Charlie Chaplin/David Robinson (Hrsg.): Footlights – Rampenlicht, Die Welt Charlie Chaplins
Aus dem Englischen von Lotta Rüegger und Holger Wolandt
Bertelsmann Verlag, München 2015
301 Seiten, 29,99 Euro
Der alte Clown und die Tänzerin
60 Jahre lag das Manuskript im Archiv: Die traurige Geschichte eines alternden Clowns. Charlie Chaplins einziger literarischer Text bildete 1952 die Grundlage für seinen Film "Limelight/Rampenlicht". Jetzt erscheint die literarische Sensation erstmals auf Deutsch.
Im Februar letzten Jahres konnte man ein besonderes Jubiläum feiern: Vor 100 Jahren war Charlie Chaplin zum ersten Mal als Tramp aufgetreten. Aus diesem Anlass wurde im British Film Institute in London – in Anwesenheit der über 80-jährigen "Limelight"-Hauptdarstellerin Claire Bloom – ein sensationeller Fund präsentiert: sein einziges literarisches Werk, ein Kurzroman (eigentlich eher eine Erzählung), den Chaplin 1948 seiner Sekretärin diktiert hatte.
Gefunden worden war er im Filmarchiv in Bologna. Dort wird der Nachlass des großen Kinokünstlers betreut, der offenbar aus unglaublich umfangreichen Kisten, Zetteln und Ordnern besteht.
Ein ehemals erfolgreicher, inzwischen abgehalfterter und mittelloser alter Clown rettet eine verzweifelte junge Balletttänzerin vor dem Selbstmord. Er verhilft ihr zu einer großen Karriere, verliebt sich in sie und stirbt am Ende bei einem triumphalen Abschiedsauftritt. Eine melancholische Geschichte, an der Chaplin viel feilte und änderte, die nicht zuletzt seine eigene Lage als alternder (und sein Publikum verlierender) Künstler reflektierte.

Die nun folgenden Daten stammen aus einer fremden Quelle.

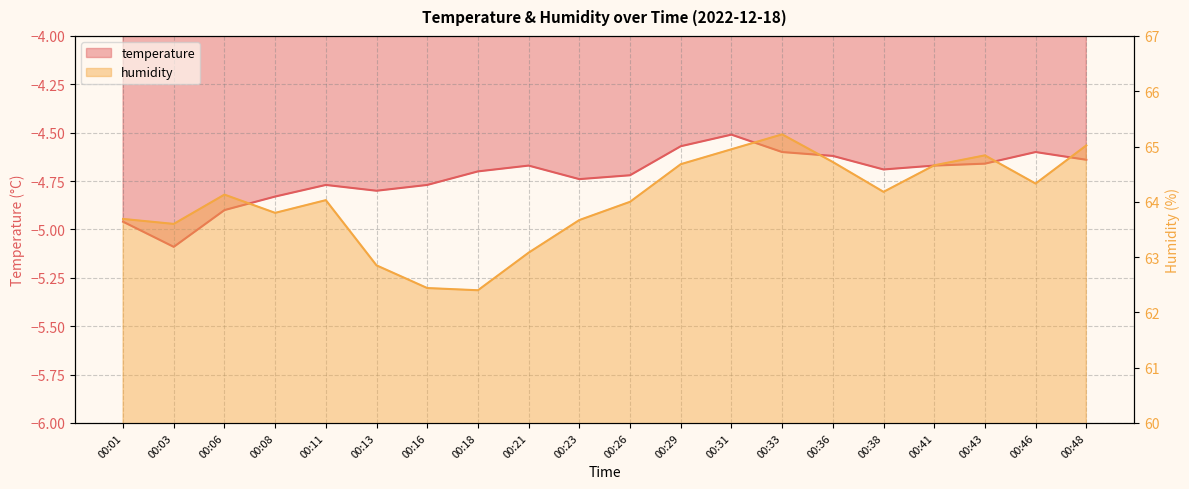

What is the highest value of the humidity series?

65.2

Der Chaplin-Experte David Robinson hat eine gut lesbare und berührende Fassung erstellt und mit vielen Anmerkungen und Hintergrundmaterial versehen.
Lebensgeschichtliche Hintergründe
Wie Chaplin arbeitete, wann sich seine professionelle Lage grundsätzlich verändert hatte, das erfährt man in dem reich bebilderten Band ebenso wie der lebensgeschichtliche Hintergrund der Geschichte deutlich wird. Seine Jugend verbrachte Charlie Chaplin in dem Milieu, in dem die Tänzerin und der Clown sich bewegen. Seine Eltern waren – erfolglose – Theaterkünstler, er selber betrat die Bühne bereits als Kind, wuchs in ärmlichen Verhältnissen auf. Dem Londoner Theaterbezirk Soho ist deswegen hier ein kenntnisreiches Kapitel gewidmet ebenso wie der verzweigten Familiengeschichte.
Dass und wie sehr sich Charlie Chaplin in der Figur des alten Clowns spiegelte, lässt sich nicht zuletzt an der Beschreibung eines Bühnenkostüms seines Helden ablesen, das eher zum Tramp als zum Clown gehört:
"Seine Schminke war lächerlich: ein Zweifingerschnurrbart, eine kleine Melone, ein enger Frack, zu weite Hosen und zu große, alte Schuhe."
Der Film, der – nach diesem Romanfragment und einer langen Vorlaufzeit – schließlich gedreht wurde, war Chaplins letzter in Hollywood. Nachdem er für die europäische Premiere nach England geflogen war, verweigerte man ihm wegen angeblich linker Sympathien die erneute Einreise in die USA.